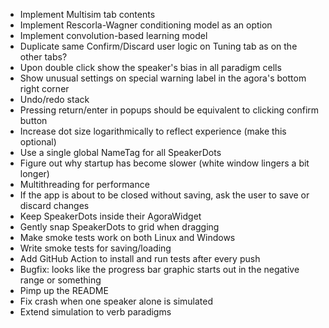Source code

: * Implement Multisim tab contents
* Implement Rescorla-Wagner conditioning model as an option
* Implement convolution-based learning model
* Duplicate same Confirm/Discard user logic on Tuning tab as on the other tabs?
* Upon double click show the speaker's bias in all paradigm cells
* Show unusual settings on special warning label in the agora's bottom right corner
* Undo/redo stack
* Pressing return/enter in popups should be equivalent to clicking confirm button
* Increase dot size logarithmically to reflect experience (make this optional)
* Use a single global NameTag for all SpeakerDots
* Figure out why startup has become slower (white window lingers a bit longer)
* Multithreading for performance
* If the app is about to be closed without saving, ask the user to save or discard changes
* Keep SpeakerDots inside their AgoraWidget
* Gently snap SpeakerDots to grid when dragging
* Make smoke tests work on both Linux and Windows
* Write smoke tests for saving/loading
* Add GitHub Action to install and run tests after every push
* Bugfix: looks like the progress bar graphic starts out in the negative range or something
* Pimp up the README
* Fix crash when one speaker alone is simulated
* Extend simulation to verb paradigms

========================================

**WORK REQUIRED:**
Print exactly the lines from the first line of the records above through the line containing "all paradigm cells", leaving out the pictures.

**RESPONSE TO THIS TASK:**
Source code

: * Implement Multisim tab contents
* Implement Rescorla-Wagner conditioning model as an option
* Implement convolution-based learning model
* Duplicate same Confirm/Discard user logic on Tuning tab as on the other tabs?
* Upon double click show the speaker's bias in all paradigm cells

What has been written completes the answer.